- Testo di lettura
◆ ◆ ◆ ◆ ◆ ◆ ◆
Occhi senza volto. Considerando con attenzione questo brano – per la prima volta, lo confesso –, mi rendo conto che sono molte le analogie che presenta con il tempo scemo che ci ritroviamo a vivere in queste settimane. Si tratta di una canzone molto ambigua, tanto per cominciare, che sotto una linea melodica e un arrangiamento apparentemente innocui nasconde una tossicità altissima: del resto, è caratteristica comune a molti brani di quel periodo sembrare inoffensivi e trasportare al contrario il seme della malattia. Ecco dunque la prima analogia: ascoltandola senza far caso al testo sembra di avere a che fare con una innocente canzonetta – orecchiabile, freddina, un po’ elettronica com’era di moda –, così come sembra innocente parlare, ridere, abbracciarsi e andare al cinema e invece abbiamo scoperto che non lo è. Basta infatti ascoltare le parole per rendersi conto che la canzone parla di malattia – che la trasporta, addirittura, la malattia, che la sparge. Di nuovo, nulla di sensazionale, nel 1983, quando praticamente ogni gesto espressivo, alto e basso, elitario o popolare, mostrava questo tratto come emblema dello Zeitgeist (andate un po’ a leggervi il testo di “Bravi ragazzi” di Miguel Bosè, per dire): ma qui il morbo che la canzone trasporta e con il quale infetta anche coloro che non se ne rendono conto (gli asintomatici), è di quelli abbastanza terminali: si parla solo di gente senza speranza, di disprezzo, di solitudine, di tristezza, di mancanza di grazia, di spreco, di peggioramento. In pratica è una canzone disperata, una delle più disperate che siano mai state scritte. E – torniamo a galla, torniamo alla nostra coincidenza – si intitola “occhi senza volto”. Il fatto che a sua volta la canzone sia ispirata da uno dei più cupi film horror che siano mai stati fatti, “Eyes without a face”, per l’appunto, del 1960, del registra francese Georges Franju, non migliora le cose.
◆ ◆ ◆ ◆ ◆ ◆ ◆
Voci tratte da un dataset
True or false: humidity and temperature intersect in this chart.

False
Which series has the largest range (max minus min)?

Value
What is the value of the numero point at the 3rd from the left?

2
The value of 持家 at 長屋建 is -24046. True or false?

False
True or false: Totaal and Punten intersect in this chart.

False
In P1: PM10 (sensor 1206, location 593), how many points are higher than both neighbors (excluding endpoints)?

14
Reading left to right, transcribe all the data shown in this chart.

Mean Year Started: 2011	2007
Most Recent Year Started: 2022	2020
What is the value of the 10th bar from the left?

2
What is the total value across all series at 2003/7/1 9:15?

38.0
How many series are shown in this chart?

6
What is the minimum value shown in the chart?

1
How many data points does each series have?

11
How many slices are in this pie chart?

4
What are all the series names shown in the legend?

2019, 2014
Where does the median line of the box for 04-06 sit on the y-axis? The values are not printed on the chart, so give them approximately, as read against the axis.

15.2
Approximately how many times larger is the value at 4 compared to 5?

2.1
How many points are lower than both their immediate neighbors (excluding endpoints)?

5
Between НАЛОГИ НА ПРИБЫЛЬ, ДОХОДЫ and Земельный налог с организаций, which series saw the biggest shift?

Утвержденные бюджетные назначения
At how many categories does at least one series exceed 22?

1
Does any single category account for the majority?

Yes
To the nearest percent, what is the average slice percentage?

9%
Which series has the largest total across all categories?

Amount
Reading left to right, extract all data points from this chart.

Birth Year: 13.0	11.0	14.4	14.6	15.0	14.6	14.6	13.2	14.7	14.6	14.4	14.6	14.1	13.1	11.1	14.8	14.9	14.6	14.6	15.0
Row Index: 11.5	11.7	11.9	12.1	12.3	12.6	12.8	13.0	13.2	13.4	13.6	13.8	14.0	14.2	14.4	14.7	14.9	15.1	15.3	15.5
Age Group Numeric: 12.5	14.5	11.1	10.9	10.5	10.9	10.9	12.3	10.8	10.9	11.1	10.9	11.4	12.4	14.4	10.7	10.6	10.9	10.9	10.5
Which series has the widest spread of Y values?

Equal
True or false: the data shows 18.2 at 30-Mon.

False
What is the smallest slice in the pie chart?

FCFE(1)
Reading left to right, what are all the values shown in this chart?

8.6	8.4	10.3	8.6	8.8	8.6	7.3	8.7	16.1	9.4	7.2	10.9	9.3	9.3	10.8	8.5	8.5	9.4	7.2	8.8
◆ ◆ ◆ ◆ ◆ ◆ ◆
- Azione richiesta
Riscrivi in forma più breve il paragrafo del testo sulla canzone che comincia con «Considerando con attenzione questo brano», conservandone i fatti principali. Le voci non servono per svolgere l'esercizio.

- Risultato dell'esercizio
Il brano, esaminato con attenzione per la prima volta, mostra molte analogie con il periodo che si sta vivendo. È una canzone ambigua: melodia e arrangiamento sembrano innocui, ma nascondono una forte tossicità, come in molti brani di quegli anni. Senza badare alle parole pare una canzonetta orecchiabile e un po' elettronica, proprio come sembravano innocenti parlare, ridere, abbracciarsi e andare al cinema. Il testo invece parla di malattia e la diffonde, contagiando anche chi non se ne accorge. Nel 1983 il tema era comune, ma qui il morbo è quasi terminale: gente senza speranza, disprezzo, solitudine, tristezza, mancanza di grazia, spreco, peggioramento. È una delle canzoni più disperate mai scritte. Si intitola «occhi senza volto» ed è ispirata al cupissimo film horror «Eyes without a face» di Georges Franju, del 1960.